Потом я свернулась поудобнее у нее на коленях и выглянула в окно. Оттуда открылся такой интересный вид, что мне пришлось встать и прижаться носом к стеклу, для того чтобы добиться еще лучшего обзора. Мадам Альбертин нежно улыбнулась вне и, играя, потянула меня за хвост, но вид из окна полностью овладел всем моим вниманием. Она повернулась и со вздохом опустилась на колени.
Мы вместе смотрели в окно, прижавшись друг к другу щеками.
Внизу старательно ухоженные газоны были похожи на гладкий зеленый ковер, окаймленный дорожками, обсаженными величественными тополями. Плавно изгибаясь влево, протянулась серая Подъездная Аллея, ведущая к далекой трассе, и откуда доносился приглушенный шум машин, несущихся в и из огромного Метрополиса. Мой старый друг, Яблоня, одиноко и прямо стояла на берегу маленького искусственного озера, которое, отражая унылое серое небо, казалось, набросило на себя шелковое покрывало цвета старинного свинца. Вокруг озера вдоль кромки воды росли жидкие кустики тростника, которые напоминали мне клочковатые волосы на голове старого Кюре, который изредка приходил, чтобы посетить «Ле Дюка» — мужа Мадам Дипломат.
Я снова посмотрела на Пруд и подумала о моей бедной Маме, которая умерла в нем.
«А сколько еще было таких, как она?» — подумала я.
Мадам Альбертин внезапно посмотрела на меня и сказала:
— Маленькая моя Фифи, почему ты плачешь, да, я думаю, что ты действительно плачешь, и у тебя капают слезы. Это жестокий, жестокий мир, маленькая Фифи, он жесток по отношению ко всем нам.
Но вдруг вдалеке появились маленькие черные точки, которые, как я знала, вскоре превратятся в машины. Они повернули на Подъездную Аллею и, набирая скорость, понеслись к дому, чтобы резко остановиться, визжа колесами и поднимая облака пыли. Вдруг раздался бешеный звонок, заставив шерсть на моей спине встать дыбом, а хвост — трубой.
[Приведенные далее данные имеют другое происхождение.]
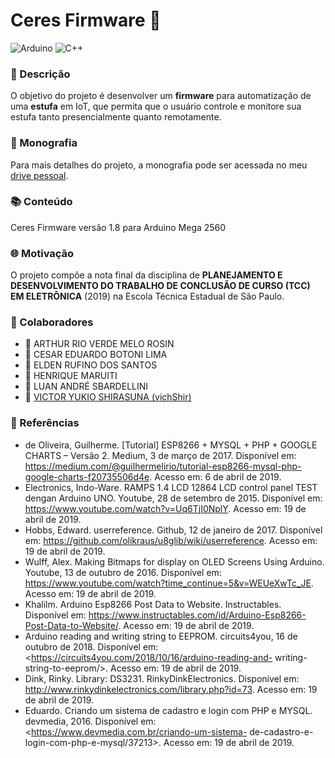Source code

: # Ceres Firmware 🌱
![Arduino](https://img.shields.io/badge/Arduino-00979D?style=for-the-badge&logo=Arduino&logoColor=white) ![C++](https://img.shields.io/badge/C%2B%2B-00599C?style=for-the-badge&logo=c%2B%2B&logoColor=white)
### 📃 Descrição
O objetivo do projeto é desenvolver um **firmware** para automatização de uma **estufa** em IoT, que permita que o usuário controle e monitore sua estufa tanto presencialmente quanto remotamente.

### 📔 Monografia

Para mais detalhes do projeto, a monografia pode ser acessada no meu [drive pessoal](https://drive.google.com/file/d/1BrXHpduY5U_aX7sag3ThyosPkBuHM6GF/view?usp=sharing).

### 📚 Conteúdo
Ceres Firmware versão 1.8 para Arduino Mega 2560

### 🌐 Motivação
O projeto compõe a nota final da disciplina de **PLANEJAMENTO E DESENVOLVIMENTO DO TRABALHO DE CONCLUSÃO DE CURSO (TCC) EM ELETRÔNICA** (2019) na Escola Técnica Estadual de São Paulo.

### 🔨 Colaboradores
- 👦 ARTHUR RIO VERDE MELO ROSIN
- 👦 CESAR EDUARDO BOTONI LIMA
- 👦 ELDEN RUFINO DOS SANTOS
- 👦 HENRIQUE MARUITI
- 👦 LUAN ANDRÉ SBARDELLINI
- 👦 [VICTOR YUKIO SHIRASUNA (vichShir)](https://github.com/vichShir)

### 📖 Referências
* de Oliveira, Guilherme. [Tutorial] ESP8266 + MYSQL + PHP + GOOGLE
CHARTS – Versão 2. Medium, 3 de março de 2017. Disponível em: <https://medium.com/@guilhermelirio/tutorial-esp8266-mysql-php-google-charts-f20735506d4e>. Acesso em: 6 de abril de 2019.
* Electronics, Indo-Ware. RAMPS 1.4 LCD 12864 LCD control panel TEST dengan Arduino UNO. Youtube, 28 de setembro de 2015. Disponível em: <https://www.youtube.com/watch?v=Uq6TjI0NplY>. Acesso em: 19 de abril de 2019.
* Hobbs, Edward. userreference. Github, 12 de janeiro de 2017. Disponível em: <https://github.com/olikraus/u8glib/wiki/userreference>. Acesso em: 19 de abril de 2019.
* Wulff, Alex. Making Bitmaps for display on OLED Screens Using Arduino. Youtube, 13 de outubro de 2016. Disponível em: <https://www.youtube.com/watch?time_continue=5&v=WEUeXwTc_JE>. Acesso em: 19 de abril de 2019.
* Khalilm. Arduino Esp8266 Post Data to Website. Instructables. Disponível em: <https://www.instructables.com/id/Arduino-Esp8266-Post-Data-to-Website/>. Acesso em: 19 de abril de 2019.
* Arduino reading and writing string to EEPROM. circuits4you, 16 de outubro de 2018. Disponível em: <https://circuits4you.com/2018/10/16/arduino-reading-and- writing-string-to-eeprom/>. Acesso em: 19 de abril de 2019.
* Dink, Rinky. Library: DS3231. RinkyDinkElectronics. Disponível em: <http://www.rinkydinkelectronics.com/library.php?id=73>. Acesso em: 19 de abril de 2019.
* Eduardo. Criando um sistema de cadastro e login com PHP e MYSQL. devmedia, 2016. Disponível em: <https://www.devmedia.com.br/criando-um-sistema- de-cadastro-e-login-com-php-e-mysql/37213>. Acesso em: 19 de abril de 2019.
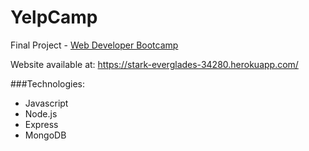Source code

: # YelpCamp
Final Project - [Web Developer Bootcamp](https://www.udemy.com/course/the-web-developer-bootcamp/)

Website available at: https://stark-everglades-34280.herokuapp.com/

###Technologies:
- Javascript
- Node.js
- Express
- MongoDB
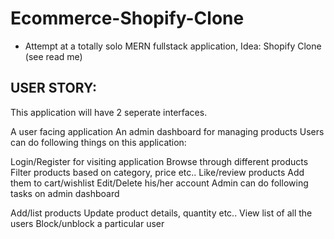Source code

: # Ecommerce-Shopify-Clone

- Attempt at a totally solo MERN fullstack application, Idea: Shopify Clone (see read me)

## USER STORY:

This application will have 2 seperate interfaces.

A user facing application
An admin dashboard for managing products
Users can do following things on this application:

Login/Register for visiting application
Browse through different products
Filter products based on category, price etc..
Like/review products
Add them to cart/wishlist
Edit/Delete his/her account
Admin can do following tasks on admin dashboard

Add/list products
Update product details, quantity etc..
View list of all the users
Block/unblock a particular user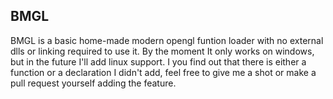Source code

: ## BMGL
BMGL is a basic home-made modern opengl funtion loader with no external dlls or linking required to use it. By the moment It only works on windows, but in the future I'll add linux support. I you find out that there is either a function or a declaration I didn't add, feel free to give me a shot or make a pull request yourself adding the feature.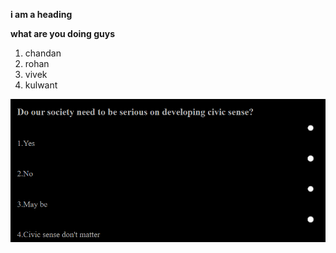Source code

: **i am a heading**

**what are you doing guys**

 1. chandan
 1. rohan
 1. vivek
 1. kulwant

 ![thiIsText](images/1.png)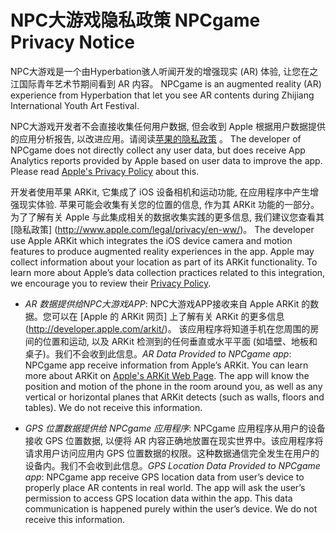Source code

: # NPC大游戏隐私政策 NPCgame Privacy Notice

NPC大游戏是一个由Hyperbation骇人听闻开发的增强现实 (AR) 体验, 让您在之江国际青年艺术节期间看到 AR 内容。
NPCgame is an augmented reality (AR) experience from Hyperbation that let you see AR contents during Zhijiang International Youth Art Festival. 

NPC大游戏开发者不会直接收集任何用户数据, 但会收到 Apple 根据用户数据提供的应用分析报告, 以改进应用。请阅读[苹果的隐私政策](https://www.apple.com/legal/privacy/en-ww/) 。
The developer of NPCgame does not directly collect any user data, but does receive App Analytics reports provided by Apple based on user data to improve the app. Please read [Apple's Privacy Policy](https://www.apple.com/legal/privacy/en-ww/) about this. 

开发者使用苹果 ARKit, 它集成了 iOS 设备相机和运动功能, 在应用程序中产生增强现实体验. 苹果可能会收集有关您的位置的信息, 作为其 ARKit 功能的一部分。为了了解有关 Apple 与此集成相关的数据收集实践的更多信息, 我们建议您查看其 [隐私政策] (http://www.apple.com/legal/privacy/en-ww/)。
The developer use Apple ARKit which integrates the iOS device camera and motion features to produce augmented reality experiences in the app. Apple may collect information about your location as part of its ARKit functionality. To learn more about Apple’s data collection practices related to this integration, we encourage you to review their [Privacy Policy](https://www.apple.com/legal/privacy/en-ww/). 

- *AR 数据提供给NPC大游戏APP*: NPC大游戏APP接收来自 Apple ARKit 的数据。您可以在 [Apple 的 ARKit 网页] 上了解有关 ARKit 的更多信息 (http://developer.apple.com/arkit/)。 该应用程序将知道手机在您周围的房间的位置和运动, 以及 ARKit 检测到的任何垂直或水平平面 (如墙壁、地板和桌子)。我们不会收到此信息。*AR Data Provided to NPCgame app*: NPCgame app receive information from Apple’s ARKit. You can learn more about ARKit on [Apple's ARKit Web Page](https://developer.apple.com/arkit/).  The app will know the position and motion of the phone in the room around you, as well as any vertical or horizontal planes that ARKit detects (such as walls, floors and tables). We do not receive this information.

- *GPS 位置数据提供给 NPCgame 应用程序*: NPCgame 应用程序从用户的设备接收 GPS 位置数据, 以便将 AR 内容正确地放置在现实世界中。该应用程序将请求用户访问应用内 GPS 位置数据的权限。这种数据通信完全发生在用户的设备内。我们不会收到此信息。*GPS Location Data Provided to NPCgame app*: NPCgame app receive GPS location data from user’s device to properly place AR contents in real world. The app will ask the user’s permission to access GPS location data within the app. This data communication is happened purely within the user’s device. We do not receive this information.
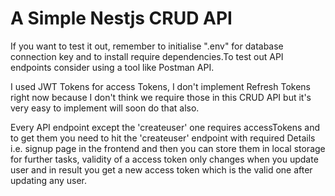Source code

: <h1>A Simple Nestjs CRUD API</h1>

If you want to test it out, remember to initialise ".env" for database connection key and to install require dependencies.To test out API endpoints consider using a tool like Postman API.

I used JWT Tokens for access Tokens, I don't implement Refresh Tokens right now because I don't think we require those in this CRUD API but it's very easy to implement will soon do that also.

Every API endpoint except the 'createuser' one requires accessTokens and to get them you need to hit the 'createuser' endpoint with required Details i.e. signup page in the frontend and then you can store them in local storage for further tasks, validity of a access token only changes when you update user and in result you get a new access token which is the valid one after updating any user. 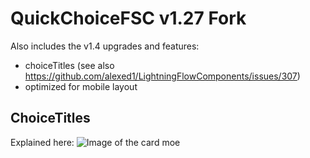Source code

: # QuickChoiceFSC v1.27 Fork

Also includes the v1.4 upgrades and features:

- choiceTitles (see also https://github.com/alexed1/LightningFlowComponents/issues/307)
- optimized for mobile layout

## ChoiceTitles

Explained here:
![Image of the card moe](https://github.com/clifford-fra/QuickChoiceFork/quickchoice.png)
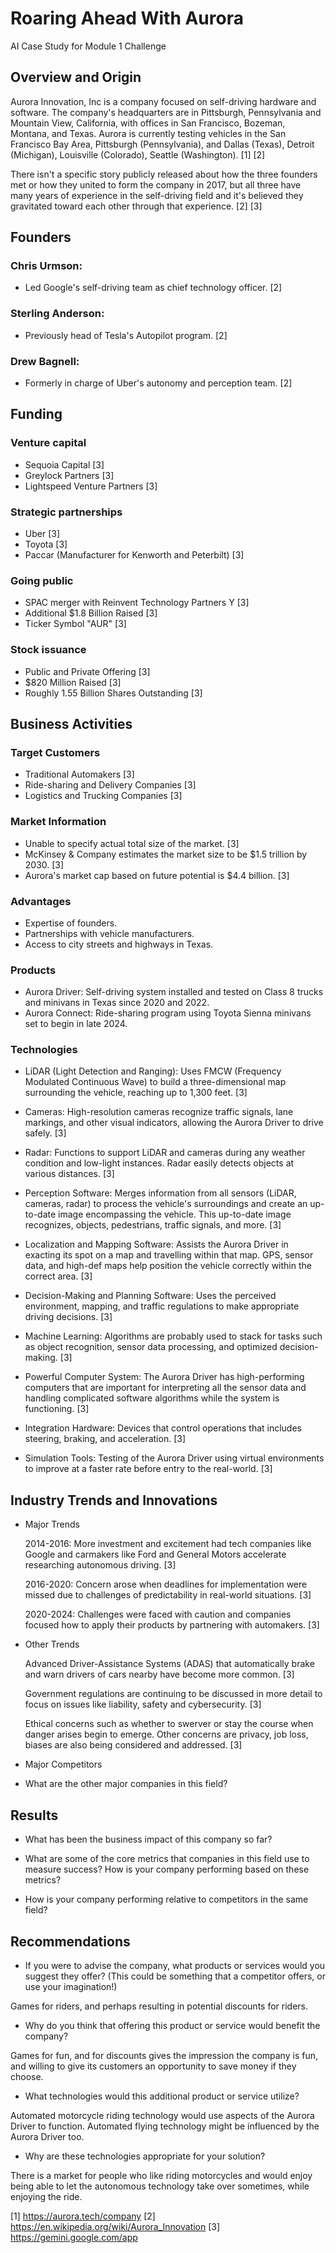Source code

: # Roaring Ahead With Aurora 
AI Case Study for Module 1 Challenge

## Overview and Origin
Aurora Innovation, Inc is a company focused on self-driving hardware and software. The company's headquarters are in Pittsburgh, Pennsylvania and Mountain View, California, with offices in San Francisco, Bozeman, Montana, and Texas. Aurora is currently testing vehicles in the San Francisco Bay Area, Pittsburgh (Pennsylvania), and Dallas (Texas), Detroit (Michigan), Louisville (Colorado), Seattle (Washington). [1] [2]

There isn't a specific story publicly released about how the three founders met or how they united to form the company in 2017, but all three have many years of experience in the self-driving field and it's believed they gravitated toward each other through that experience. [2] [3]

## Founders

### Chris Urmson:
* Led Google's self-driving team as chief technology officer. [2]
### Sterling Anderson:
* Previously head of Tesla's Autopilot program. [2]
### Drew Bagnell:
* Formerly in charge of Uber's autonomy and perception team. [2] 

## Funding 

### Venture capital
* Sequoia Capital [3]
* Greylock Partners [3] 
* Lightspeed Venture Partners [3]

### Strategic partnerships
* Uber [3]
* Toyota [3]
* Paccar (Manufacturer for Kenworth and Peterbilt) [3]

### Going public
* SPAC merger with Reinvent Technology Partners Y [3]
* Additional $1.8 Billion Raised [3]
* Ticker Symbol "AUR" [3]

### Stock issuance
* Public and Private Offering [3]
* $820 Million Raised [3]
* Roughly 1.55 Billion Shares Outstanding [3]

## Business Activities

### Target Customers

* Traditional Automakers [3]
* Ride-sharing and Delivery Companies [3]
* Logistics and Trucking Companies [3]

### Market Information

* Unable to specify actual total size of the market. [3]
* McKinsey & Company estimates the market size to be $1.5 trillion by 2030. [3]
* Aurora's market cap based on future potential is $4.4 billion. [3]

### Advantages

* Expertise of founders.
* Partnerships with vehicle manufacturers.
* Access to city streets and highways in Texas.

### Products

* Aurora Driver: Self-driving system installed and tested on Class 8 trucks and minivans in Texas since 2020 and 2022.
* Aurora Connect: Ride-sharing program using Toyota Sienna minivans set to begin in late 2024.

### Technologies

* LiDAR (Light Detection and Ranging): Uses FMCW (Frequency Modulated Continuous Wave) to build a three-dimensional map surrounding the vehicle, reaching up to 1,300 feet. [3]

* Cameras: High-resolution cameras recognize traffic signals, lane markings, and other visual indicators, allowing the Aurora Driver to drive safely. [3]

* Radar: Functions to support LiDAR and cameras during any weather condition and low-light instances. Radar easily detects objects at various distances. [3]

* Perception Software: Merges information from all sensors (LiDAR, cameras, radar) to process the vehicle's surroundings and create an up-to-date image encompassing the vehicle. This up-to-date image recognizes, objects, pedestrians, traffic signals, and more. [3]

* Localization and Mapping Software: Assists the Aurora Driver in exacting its spot on a map and travelling within that map. GPS, sensor data, and high-def maps help position the vehicle correctly within the correct area. [3]

* Decision-Making and Planning Software: Uses the perceived environment, mapping, and traffic regulations to make appropriate driving decisions. [3]

* Machine Learning: Algorithms are probably used to stack for tasks such as object recognition, sensor data processing, and optimized decision-making. [3]

* Powerful Computer System: The Aurora Driver has high-performing computers that are important for interpreting all the sensor data and handling complicated software algorithms while the system is functioning. [3]

* Integration Hardware: Devices that control operations that includes steering, braking, and acceleration. [3]

* Simulation Tools: Testing of the Aurora Driver using virtual environments to improve at a faster rate before entry to the real-world. [3]

## Industry Trends and Innovations

* Major Trends

    2014-2016: More investment and excitement had tech companies like Google and carmakers like Ford and General Motors accelerate researching autonomous driving. [3]

    2016-2020: Concern arose when deadlines for implementation were missed due to challenges of predictability in real-world situations. [3]

    2020-2024: Challenges were faced with caution and companies focused how to apply their products by partnering with automakers. [3]

* Other Trends

    Advanced Driver-Assistance Systems (ADAS) that automatically brake and warn drivers of cars nearby have become more common. [3]     

    Government regulations are continuing to be discussed in more detail to focus on issues like liability, safety and cybersecurity. [3]

    Ethical concerns such as whether to swerver or stay the course when danger arises begin to emerge. Other concerns are privacy, job          loss, biases are also being considered and addressed. [3]
    
* Major Competitors


* What are the other major companies in this field?

## Results

* What has been the business impact of this company so far?

* What are some of the core metrics that companies in this field use to measure success? How is your company performing based on these metrics?

* How is your company performing relative to competitors in the same field?

## Recommendations

* If you were to advise the company, what products or services would you suggest they offer? (This could be something that a competitor offers, or use your imagination!) 

Games for riders, and perhaps resulting in potential discounts for riders.

* Why do you think that offering this product or service would benefit the company?

Games for fun, and for discounts gives the impression the company is fun, and  willing to give its customers an opportunity to save money if they choose.

* What technologies would this additional product or service utilize?

Automated motorcycle riding technology would use aspects of the Aurora Driver to function. Automated flying technology might be influenced by the Aurora Driver too.

* Why are these technologies appropriate for your solution?

There is a market for people who like riding motorcycles and would enjoy being able to let the autonomous technology take over sometimes, while enjoying the ride.

[1] https://aurora.tech/company
[2] https://en.wikipedia.org/wiki/Aurora_Innovation
[3] https://gemini.google.com/app
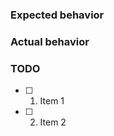 <!-- If it's an bug, please add a print screen or steps to reproduce -->

### Expected behavior

### Actual behavior

### TODO

- [ ] 1. Item 1
- [ ] 2. Item 2

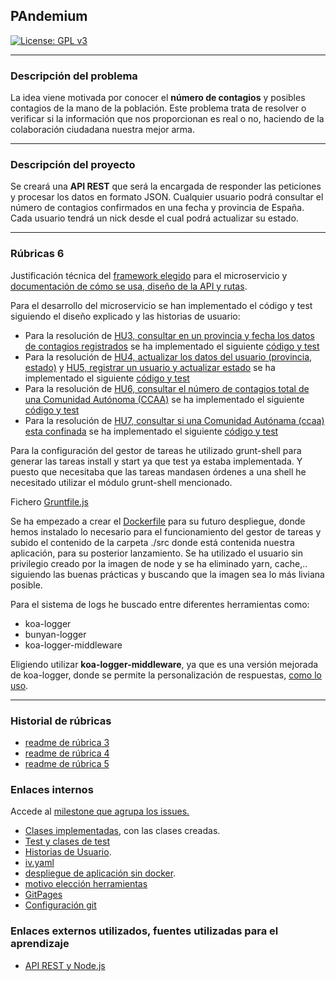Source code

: 
## PAndemium
[![License: GPL v3](https://img.shields.io/badge/License-GPLv3-blue.svg)](https://www.gnu.org/licenses/gpl-3.0)

---

### Descripción del problema

La idea viene motivada por conocer el **número de contagios** y posibles contagios de la mano de la población. Este problema trata de resolver o verificar si la información que nos proporcionan es real o no, haciendo de la colaboración ciudadana nuestra mejor arma.

---

### Descripción del proyecto

Se creará una **API REST** que será la encargada de responder las peticiones y procesar los datos en formato JSON. Cualquier usuario podrá consultar el número de contagios confirmados en una fecha y provincia de España. Cada usuario tendrá un nick desde el cual podrá actualizar su
estado.

---

### Rúbricas 6

Justificación técnica del [framework elegido](docs/just_fra_mic.md) para el microservicio y [documentación de cómo se usa, diseño de la API y rutas](docs/uso_di_ru.md).
 
Para el desarrollo del microservicio se han implementado el código y test
siguiendo el diseño explicado y las historias de usuario:
 
- Para la resolución de [HU3, consultar en un provincia y fecha los datos de contagios registrados](https://github.com/DanielRuizMed/PAndemium/issues/38) se ha implementado el siguiente [código y test](docs/co_te_hu3.md)
- Para la resolución de [HU4, actualizar los datos del usuario (provincia, estado)](https://github.com/DanielRuizMed/PAndemium/issues/39) y [HU5, registrar un usuario y actualizar estado](https://github.com/DanielRuizMed/PAndemium/issues/40) se ha implementado el siguiente [código y test](docs/co_te_hu45.md)
- Para la resolución de [HU6, consultar el número de contagios total de una Comunidad Autónoma (CCAA)](https://github.com/DanielRuizMed/PAndemium/issues/83) se ha implementado el siguiente [código y test](docs/co_te_hu6.md)
- Para la resolución de [HU7, consultar si una Comunidad Autónama (ccaa) esta confinada](https://github.com/DanielRuizMed/PAndemium/issues/84) se ha implementado el siguiente [código y test](docs/co_te_hu7.md)
 
Para la configuración del gestor de tareas he utilizado grunt-shell para generar las tareas install y start ya que test ya estaba implementada. Y puesto que necesitaba que las tareas mandasen órdenes a una shell he necesitado utilizar el módulo grunt-shell mencionado.
 
Fichero [Gruntfile.js](Gruntfile.js)
 
Se ha empezado a crear el [Dockerfile](Dockerfile.api) para su futuro despliegue, donde hemos instalado lo necesario para el funcionamiento del gestor de tareas y subido el contenido de la carpeta ./src donde está contenida nuestra aplicación, para su posterior lanzamiento. Se ha utilizado el usuario sin privilegio creado por la imagen de node y se ha eliminado yarn, cache,.. siguiendo las buenas prácticas y buscando que la imagen sea lo más liviana posible.

Para el sistema de logs he buscado entre diferentes herramientas como:
- koa-logger
- bunyan-logger
- koa-logger-middleware

Eligiendo utilizar **koa-logger-middleware**, ya que es una versión mejorada de koa-logger, donde se permite la personalización de respuestas, [como lo uso](koa_log.md).



---

### Historial de rúbricas

- [readme de rúbrica 3](docs/rub3.md)
- [readme de rúbrica 4](docs/rub4.md)
- [readme de rúbrica 5](docs/rub5.md)

### Enlaces internos

Accede al [milestone que agrupa los issues.](https://github.com/DanielRuizMed/PAndemium/milestone/12)

- [Clases implementadas](src/class), con las clases creadas.
- [Test y clases de test](test)
- [Historias de Usuario](https://github.com/DanielRuizMed/PAndemium/milestone/9).
- [iv.yaml](iv.yaml)
- [despliegue de aplicación sin docker](docs/despliegue.md).
- [motivo elección herramientas](docs/motivo.md)
- [GitPages](https://danielruizmed.github.io/PAndemium/)
- [Configuración git](https://github.com/DanielRuizMed/PAndemium/blob/master/docs/config.md)

### Enlaces externos utilizados, fuentes utilizadas para el aprendizaje
- [API REST y Node.js](https://www.youtube.com/watch?v=bK3AJfs7qNY)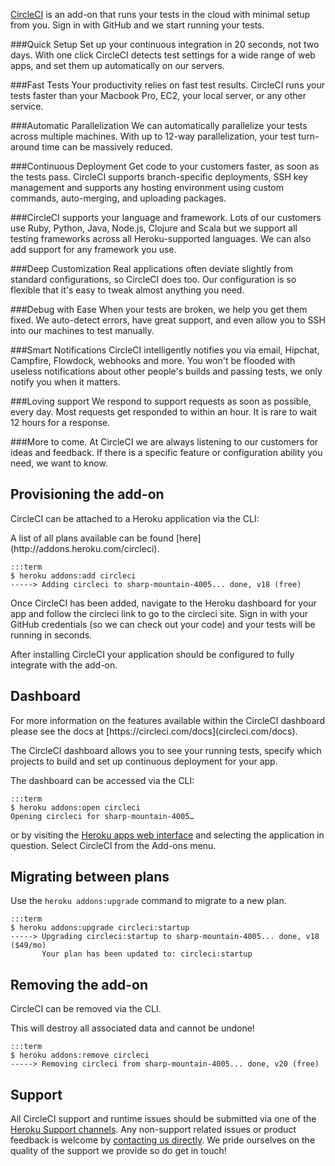 [CircleCI](http://addons.heroku.com/circleci) is an add-on that runs your tests in the cloud with minimal setup from you. Sign in with GitHub and we start running your tests.


###Quick Setup
Set up your continuous integration in 20 seconds, not two days. With one click CircleCI detects test settings for a wide range of web apps, and set them up automatically on our servers.

###Fast Tests
Your productivity relies on fast test results. CircleCI runs your tests faster than your Macbook Pro, EC2, your local server, or any other service.

###Automatic Parallelization
We can automatically parallelize your tests across multiple machines. With up to 12-way parallelization, your test turn-around time can be massively reduced.

###Continuous Deployment
Get code to your customers faster, as soon as the tests pass. CircleCI supports branch-specific deployments, SSH key management and supports any hosting environment using custom commands, auto-merging, and uploading packages.

###CircleCI supports your language and framework.
Lots of our customers use Ruby, Python, Java, Node.js, Clojure and Scala but we support all testing frameworks across all Heroku-supported languages. We can also add support for any framework you use.

###Deep Customization
Real applications often deviate slightly from standard configurations, so CircleCI does too. Our configuration is so flexible that it's easy to tweak almost anything you need.

###Debug with Ease
When your tests are broken, we help you get them fixed. We auto-detect errors, have great support, and even allow you to SSH into our machines to test manually.

###Smart Notifications
CircleCI intelligently notifies you via email, Hipchat, Campfire, Flowdock, webhooks and more. You won't be flooded with useless notifications about other people's builds and passing tests, we only notify you when it matters.

###Loving support
We respond to support requests as soon as possible, every day. Most requests get responded to within an hour. It is rare to wait 12 hours for a response.

###More to come.
At CircleCI we are always listening to our customers for ideas and feedback. If there is a specific feature or configuration ability you need, we want to know.

## Provisioning the add-on

CircleCI can be attached to a Heroku application via the CLI:

<div class="callout" markdown="1">
A list of all plans available can be found [here](http://addons.heroku.com/circleci).
</div>

    :::term
    $ heroku addons:add circleci
    -----> Adding circleci to sharp-mountain-4005... done, v18 (free)

Once CircleCI has been added, navigate to the Heroku dashboard for your app and follow the circleci link to go to the circleci site. Sign in with your GitHub credentials (so we can check out your code) and your tests will be running in seconds.

After installing CircleCI your application should be configured to fully integrate with the add-on.

## Dashboard

<div class="callout" markdown="1">
For more information on the features available within the CircleCI dashboard please see the docs at [https://circleci.com/docs](circleci.com/docs).
</div>

The CircleCI dashboard allows you to see your running tests, specify which projects to build and set up continuous deployment for your app.

The dashboard can be accessed via the CLI:

    :::term
    $ heroku addons:open circleci
    Opening circleci for sharp-mountain-4005…

or by visiting the [Heroku apps web interface](http://heroku.com/myapps) and selecting the application in question. Select CircleCI from the Add-ons menu.

## Migrating between plans

Use the `heroku addons:upgrade` command to migrate to a new plan.

    :::term
    $ heroku addons:upgrade circleci:startup
    -----> Upgrading circleci:startup to sharp-mountain-4005... done, v18 ($49/mo)
           Your plan has been updated to: circleci:startup

## Removing the add-on

CircleCI can be removed via the CLI.

<div class="warning" markdown="1">This will destroy all associated data and cannot be undone!</div>

    :::term
    $ heroku addons:remove circleci
    -----> Removing circleci from sharp-mountain-4005... done, v20 (free)

## Support

All CircleCI support and runtime issues should be submitted via one of the [Heroku Support channels](support-channels). Any non-support related issues or product feedback is welcome by [contacting us directly](https://circleci.com/about#contact). We pride ourselves on the quality of the support we provide so do get in touch!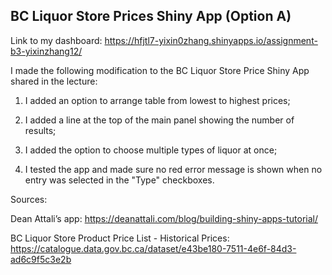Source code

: ## BC Liquor Store Prices Shiny App (Option A)

Link to my dashboard: https://hfjtl7-yixin0zhang.shinyapps.io/assignment-b3-yixinzhang12/

I made the following modification to the BC Liquor Store Price Shiny App shared in the lecture:

1. I added an option to arrange table from lowest to highest prices;

2. I added a line at the top of the main panel showing the number of results; 

3. I added the option to choose multiple types of liquor at once;

4. I tested the app and made sure no red error message is shown when no entry was selected in the "Type" checkboxes. 

Sources:

Dean Attali’s app: https://deanattali.com/blog/building-shiny-apps-tutorial/

BC Liquor Store Product Price List - Historical Prices: https://catalogue.data.gov.bc.ca/dataset/e43be180-7511-4e6f-84d3-ad6c9f5c3e2b
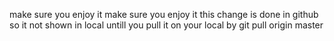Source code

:  make sure you enjoy it 
 make sure you enjoy it 
 this change is done in github so it not shown in local untill you pull it on your 
 local by git pull origin master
Мадам Альбертин подняла черную штуку, которую, как я знала, называли телефоном, и я услышала пронзительный голос Мадам Дипломат, возбужденно выпрыгивающий из трубки:
— Альбертин, Альбертин, почему вы не выполняете свои обязанности? За что я вам плачу? И это за мое милосердие и за то, что я даю вам работу? Немедленно спуститесь, у нас посетители. Вы не должны бездельничать, Альбертин!
Голос отключился, и Мадам Альбертин расстроенно вздохнула.
— Ах! Это война довела меня до этого. Я сейчас работаю шестнадцать часов в день и получаю за это жалкие гроши. Оставайся здесь, маленькая Фифи, не высовывайся. Вот тебе коробка с песком.
Вздохнув еще раз, она погладила меня и вышла из комнаты. Некоторое время я слышала, как лестница поскрипывает под ее весом, а потом наступила тишина.
Каменная терраса под моим окном просто кишела людьми. Мадам Дипломат кивала, кланялась и была такой любезной, что я сразу же поняла, что это особенно важные гости. Как будто по мановению волшебной палочки появились маленькие столики, покрытые красивыми белыми скатертями (мне в качестве скатерти приходилось пользоваться газетами —LeParisSoir), и слуги в огромном количестве приносили еду и питье.
Я отвернулась от окна и уже собралась свернуться калачиком, но вдруг внезапная мысль заставила мой хвост снова вздернуться в тревоге. Я позабыла о самой элементарной предосторожности; я забыла то, чему прежде всего научила меня Мама.